There’s talk, indeed, that Sen. Hillary Rodham Clinton (D-N.Y.) may now be under consideration for the post. Her office referred any questions to the Obama transition; Obama spokesman Tommy Vietor declined to comment.

I’m a little puzzled by this one. I think she would be much better suited for a career in the Senate where she could work on issues like health care. She’s certainly up to the job, and she would have Bill Clinton as a resource, but it seems like there are many other options. On the other hand, it shows that he’s willing to bring in some of the best people in the party, and that he’s not afraid to have big personalities in his administration.

The Iranians are worried

Faced with the prospect of an American adinistration that is willing to negotiate without preconditions, the Iranian leadership is starting to get worried.

Since 2006, Iran’s leaders have called for direct, unconditional talks with the United States to resolve international concerns over their nuclear program. But as an American administration open to such negotiations prepares to take power, Iran’s political and military leaders are sounding suddenly wary of President-elect Barack Obama.

“People who put on a mask of friendship, but with the objective of betrayal, and who enter from the angle of negotiations without preconditions, are more dangerous,” Hossein Taeb, deputy commander of Iran’s Revolutionary Guard Corps, said Wednesday, according to the semiofficial Mehr News Agency.

“The power holders in the new American government are trying to regain their lost influence with a tactical change in their foreign diplomacy. They are shifting from a hard conflict to a soft attack,” Taeb said.
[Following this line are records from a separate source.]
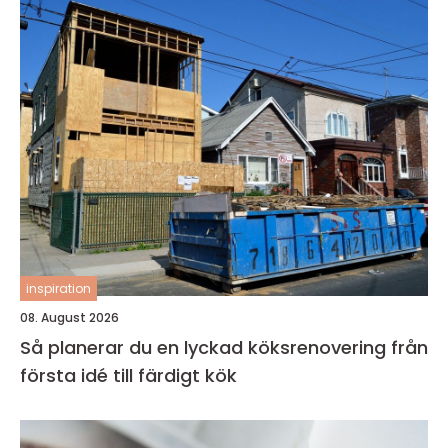
inspiration
08. August 2026
Så planerar du en lyckad köksrenovering från
första idé till färdigt kök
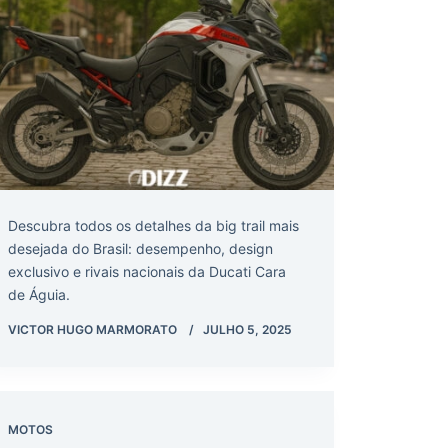
Descubra todos os detalhes da big trail mais
desejada do Brasil: desempenho, design
exclusivo e rivais nacionais da Ducati Cara
de Águia.
VICTOR HUGO MARMORATO
JULHO 5, 2025
MOTOS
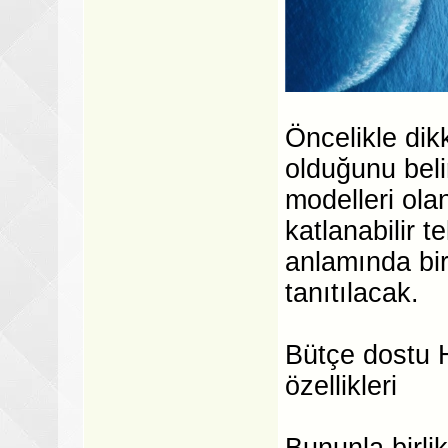
Öncelikle dik
olduğunu beli
modelleri ola
katlanabilir t
anlamında bir
tanıtılacak.
Bütçe dostu H
özellikleri
Bununla birli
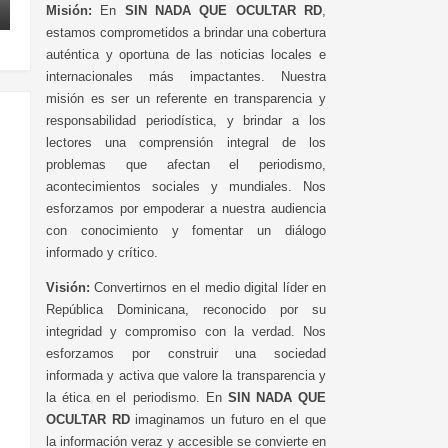
Misión:
En
SIN NADA QUE OCULTAR RD
,
estamos comprometidos a brindar una cobertura
auténtica y oportuna de las noticias locales e
internacionales más impactantes. Nuestra
misión es ser un referente en transparencia y
responsabilidad periodística, y brindar a los
lectores una comprensión integral de los
problemas que afectan el periodismo,
acontecimientos sociales y mundiales. Nos
esforzamos por empoderar a nuestra audiencia
con conocimiento y fomentar un diálogo
informado y crítico.
Visión:
Convertirnos en el medio digital líder en
República Dominicana, reconocido por su
integridad y compromiso con la verdad. Nos
esforzamos por construir una sociedad
informada y activa que valore la transparencia y
la ética en el periodismo. En
SIN NADA QUE
OCULTAR RD
imaginamos un futuro en el que
la información veraz y accesible se convierte en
For Iran’s leaders, the only state of affairs worse than poor relations with the United States may be improved relations. The Shiite Muslim clerics who rule the country came to power after ousting Shah Mohammad Reza Pahlavi, a U.S.-backed autocrat, in their 1979 Islamic revolution. Opposition to the United States, long vilified as the “great Satan” here in Friday sermons, remains one of the main pillars of Iranian politics.

President Mahmoud Ahmadinejad sent Obama a congratulatory letter last week, but by Wednesday his welcoming tone had dissipated. “It doesn’t make any difference for us who comes and who goes,” he said in a speech in the northern town of Sari. “It’s their actions which are studied by the Iranian and world nations.”

Dictators and corrupt regimes need an external enemy in order to help them control their citizens. The demonization of the United States has been a useful tool in Iran, as it distracts the population from the economic misery caused by the government’s disastrous policies.

Now, the incoming Obama administration is ready to call their bluff, and the Iranian leadership realizes that they’ve put themselves in a box. If they refuse to negotiate, we gain a tremendous amount of leverage with the Europeans and Russians as we turn the screws with even tougher sanctions.